» WRITTEN INSTRUCTION 1
According to the article on the album Witchdoctor, what position did the album reach on the Billboard 200?
» WRITTEN INSTRUCTION 2
Rewrite everything in the article on the album Witchdoctor from "Sidewinders chronology" down to "to Sand Rubies.", replacing "album" with "record".
» WRITTEN INSTRUCTION 3
Extend the article on the album Witchdoctor past its final sentence.

» TEXT PASSAGE
Studio album by Sidewinders
- Released: 1989
- Genre: Rock, indie pop
- Label: Mammoth/RCA
- Producer: Rich Hopkins, Dave Slutes

Sidewinders chronology
| Cuacha! (1987) | Witchdoctor (1989) | 7 & 7 Is (1990) |

= Witchdoctor (album) =

Witchdoctor is an album by the American band Sidewinders, released in 1989. It peaked at No. 169 on the Billboard 200, the first Mammoth Records album to make the chart. The title track peaked at No. 18 on Billboards Modern Rock Tracks chart. Witchdoctor had sold around 75,000 copies by the end of the 1990s. The band supported the album by touring with Charlie Sexton and then Johnny Thunders. Shortly after the release of the album, Sidewinders were sued by a similarly named band and subsequently changed their name to Sand Rubies.

» GIVEN ENTRIES

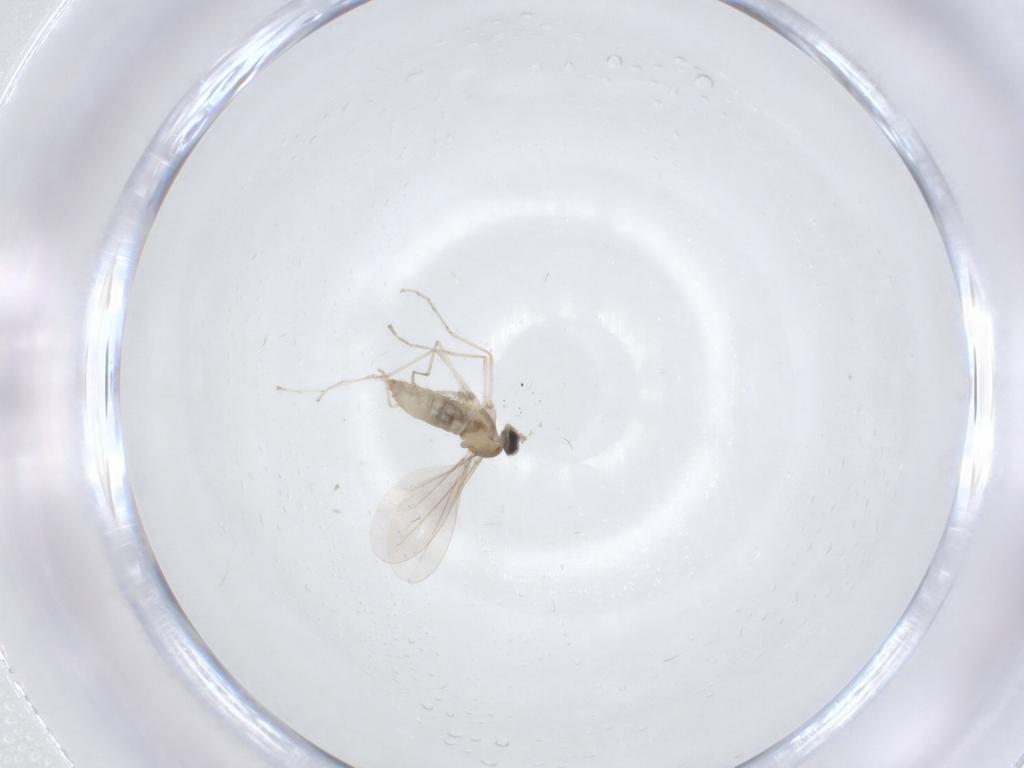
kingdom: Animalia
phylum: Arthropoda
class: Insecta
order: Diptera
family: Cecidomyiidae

--

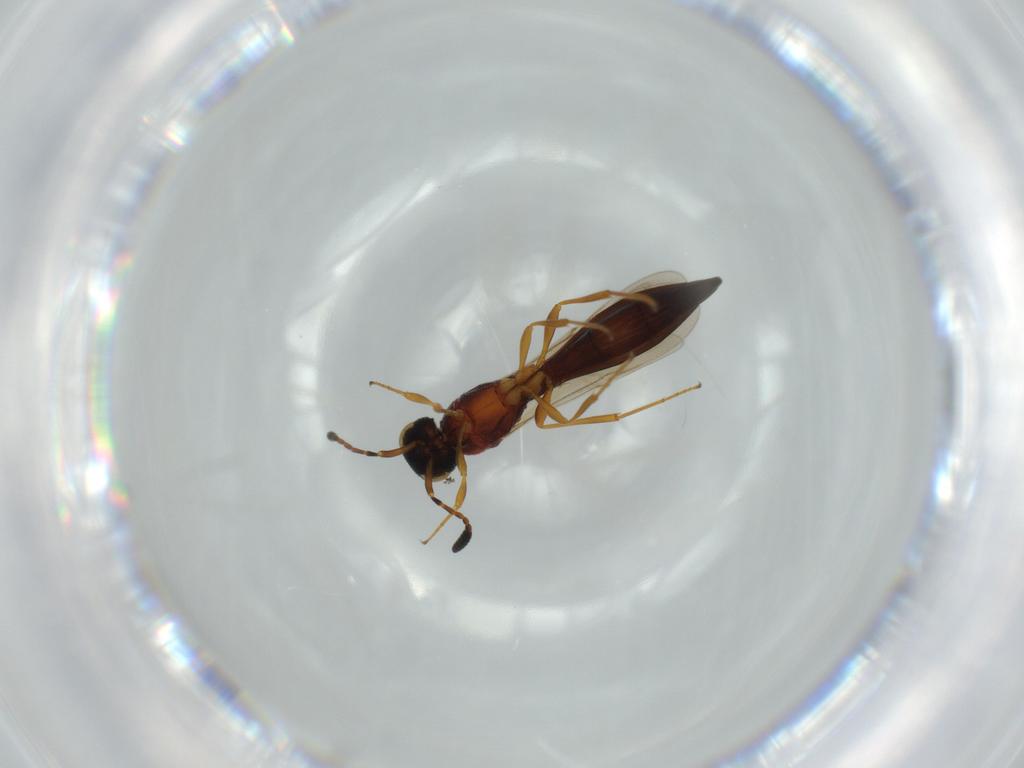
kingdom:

==

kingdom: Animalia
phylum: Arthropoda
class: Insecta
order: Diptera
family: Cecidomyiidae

» EXPECTED ANSWER 1
No. 169.

» EXPECTED ANSWER 2
Sidewinders chronology
| Cuacha! (1987) | Witchdoctor (1989) | 7 & 7 Is (1990) |

= Witchdoctor (record) =

Witchdoctor is an record by the American band Sidewinders, released in 1989. It peaked at No. 169 on the Billboard 200, the first Mammoth Records record to make the chart. The title track peaked at No. 18 on Billboards Modern Rock Tracks chart. Witchdoctor had sold around 75,000 copies by the end of the 1990s. The band supported the record by touring with Charlie Sexton and then Johnny Thunders. Shortly after the release of the record, Sidewinders were sued by a similarly named band and subsequently changed their name to Sand Rubies.

» EXPECTED ANSWER 3
==Production==
The album was produced by bandmembers Rich Hopkins and Dave Slutes, who also wrote most of the songs. Sidewinders began the album with Andrea Curtis on drums and vocals; when she became pregnant, Diane Padilla was brought in to finish the tracks. Curtis, who sang lead on "Love '88", later divorced Hopkins. "Solitary Man" is a cover of the Neil Diamond song. "Bad, Crazy Sun" is about immigrants dying in the desert while attempting a border crossing. "What She Said" is about the end of a relationship.

==Critical reception==

The Chicago Tribune said that the album "is remarkable in the way it faithfully and unapologetically evokes a sense of time and place: the waning of the Reagan era in Tucson." The Ottawa Citizen stated that it "picks up on the spacious, guitar-rock sound of the debut effort Cuacha, but with sharper production, the guitars grind along even harder; the mood is darker, swirling like the shifting desert sands." The Washington Post opined that the "lean songs and rusty-can guitars, though hardly distinctive, are appealingly direct". Rolling Stone called Witchdoctor "a solid set of pop-rock voodoo" and "a textbook 'college radio' record".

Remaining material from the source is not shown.